• **PASSAGE**

== Segment start ==

ERIC Identifier: ED447147
Publication Date: 2000-09-00
Author: Russell, Michael
Source: ERIC Clearinghouse on
Assessment and Evaluation College Park MD.
Using Expected Growth Size Estimates To Summarize Test Score
Changes. ERIC/AE Digest.
An earlier digest described the shortcomings of three methods commonly used
to summarize changes in test scores (Russell, 2000). This article describes two
less commonly used approaches for examining change in test scores, namely
Standardized Growth Estimates and Effect Sizes. Aspects of these two approaches
are combined and applied to the Iowa Test of Basic Skills (ITBS) to demonstrate
the utility of using a third method, termed Expected Growth Size, to examine
change in test scores.
STANDARDIZED GROWTH ESTIMATES
Stenner, Hunter, Bland, &
Cooper describe a standardized growth expectation (SGE) as "the amount of growth
(expressed in standard deviation form) that a student must demonstrate over a
given treatment interval to maintain his/her relative standing in the norm
group" (1978,p. 1). To determine an SGE, Stenner et. al. proposed the following
Step 1. The scale score associated with the 50th percentile for a given grade
level or the pre-test is identified.
Step 2. The percentile rank for the following grade level or the post-test
associated with this scale score is found.
Step 3. The difference between the 50th percentile and the post-test
percentile is calculated.

== Segment end ==

Stored items

== Segment start ==

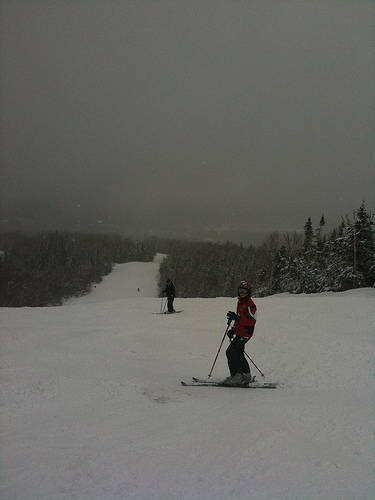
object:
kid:
[226, 281, 257, 384]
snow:
[0, 253, 375, 500]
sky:
[212, 85, 291, 187]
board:
[181, 377, 277, 389]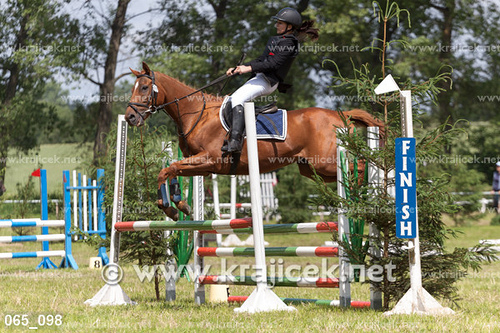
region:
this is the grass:
[28, 282, 54, 297]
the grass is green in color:
[37, 280, 77, 305]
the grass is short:
[21, 279, 65, 306]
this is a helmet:
[276, 4, 300, 25]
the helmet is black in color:
[278, 7, 294, 19]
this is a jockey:
[223, 2, 303, 160]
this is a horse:
[115, 66, 411, 215]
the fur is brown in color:
[308, 108, 323, 140]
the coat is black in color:
[276, 45, 288, 65]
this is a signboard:
[393, 139, 418, 242]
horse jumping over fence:
[87, 8, 398, 309]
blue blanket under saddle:
[253, 101, 290, 151]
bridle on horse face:
[129, 82, 160, 124]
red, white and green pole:
[282, 220, 333, 261]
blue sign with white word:
[384, 136, 419, 258]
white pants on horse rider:
[224, 64, 286, 134]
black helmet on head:
[270, 5, 307, 29]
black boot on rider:
[221, 98, 246, 159]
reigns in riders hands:
[199, 63, 248, 94]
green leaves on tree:
[9, 25, 88, 172]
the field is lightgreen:
[112, 282, 163, 320]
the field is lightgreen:
[136, 300, 218, 311]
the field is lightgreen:
[89, 284, 183, 322]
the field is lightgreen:
[6, 272, 78, 320]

== Segment end ==

• **ACTIVITIES**
1. Reproduce the portion of the digest on test score changes starting with "An earlier digest" and going on through "in test scores.".
2. Write the next part of the digest on test score changes, picking up right after its final sentence.

• **RESULTS IN ORDER**
1.
An earlier digest described the shortcomings of three methods commonly used
to summarize changes in test scores (Russell, 2000). This article describes two
less commonly used approaches for examining change in test scores, namely
Standardized Growth Estimates and Effect Sizes. Aspects of these two approaches
are combined and applied to the Iowa Test of Basic Skills (ITBS) to demonstrate
the utility of using a third method, termed Expected Growth Size, to examine
change in test scores.

2.
To determine this difference, a unit normal deviate table is used to convert
percentiles to z-scores and the z-score for the post-test is subtracted from the
z-score for the pre-test.
The difference between the pre-test and post-test z-scores is the SGE and
expresses "the amount of loss in relative standing that such a student would
suffer if he/she learned nothing during the time period" (Stenner, et. al.,
1977, p. 1).
As an example, to determine the SGE for grade 3, Table 1 indicates that the
scale score associated with the 50th percentile for grade 3 on the ITBS Language
sub-test is 174. The percentile rank for grade 4 that corresponds to a scale
score of 174 is 26. If a student received the same scale score in grades 3 and
4, their percentile rank would drop from 50 to 26. After both percentiles are
converted to z-scores and subtracted, the difference between the two z-scores
represents the SGE. In this case, the z-scores corresponding to percentile ranks
of 50 and 26 are 0 and -.64, respectively. Thus, the SGE is .64, which indicates
a relative loss of .64 standard deviations for a student who shows no change in
his/her test score.
When applying Stenner et. al.'s method for
calculating SGEs, Haney, Madaus and Lyons (1993, p. 231-32) point out that the
idea of a SGE is analogous to an effect size in that each represents the
difference in mean performance of two groups expressed in standard scores. As
Glass, McGaw and Smith (1981) describe, an effect size represents the difference
between two groups in standard deviations. To calculate an effect size, the
difference between the mean of the control group and the experimental group is
divided by the standard deviation of the control group. Conceptually, the only
difference between an effect size and an SGE is that an effect size is used to
compare the means of a "control" group and an "experimental" group while a SGE
compares the performance of groups of students at various grade levels.
See TABLE 1 at end of digest.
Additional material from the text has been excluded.